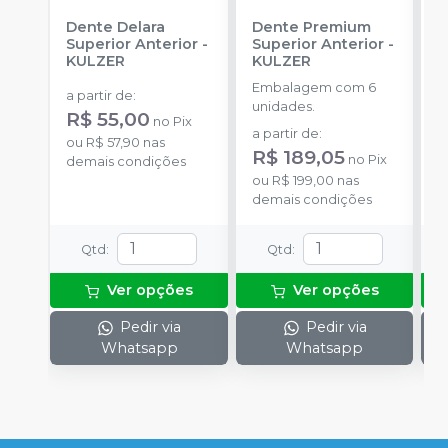
Dente Delara
Dente Premium
D
Superior Anterior
-
Superior Anterior
-
S
KULZER
KULZER
-
Embalagem com 6
E
a partir de
:
unidades.
p
R$ 55,00
no
Pix
D
a partir de
:
a
ou
R$ 57,90
nas
R$ 189,05
R
no
Pix
demais condições
ou
R$ 199,00
nas
o
demais condições
d
Qtd
:
Qtd
:
Ver opções
Ver opções
Pedir via
Pedir via
Whatsapp
Whatsapp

━━━

- [Exercise brief] Copy every line of the data above word for word, in the same order, and omit the pictures from your answer.

- [Written answer]
Dente Delara
Dente Premium
D
Superior Anterior
-
Superior Anterior
-
S
KULZER
KULZER
-
Embalagem com 6
E
a partir de
:
unidades.
p
R$ 55,00
no
Pix
D
a partir de
:
a
ou
R$ 57,90
nas
R$ 189,05
R
no
Pix
demais condições
ou
R$ 199,00
nas
o
demais condições
d
Qtd
:
Qtd
:
Ver opções
Ver opções
Pedir via
Pedir via
Whatsapp
Whatsapp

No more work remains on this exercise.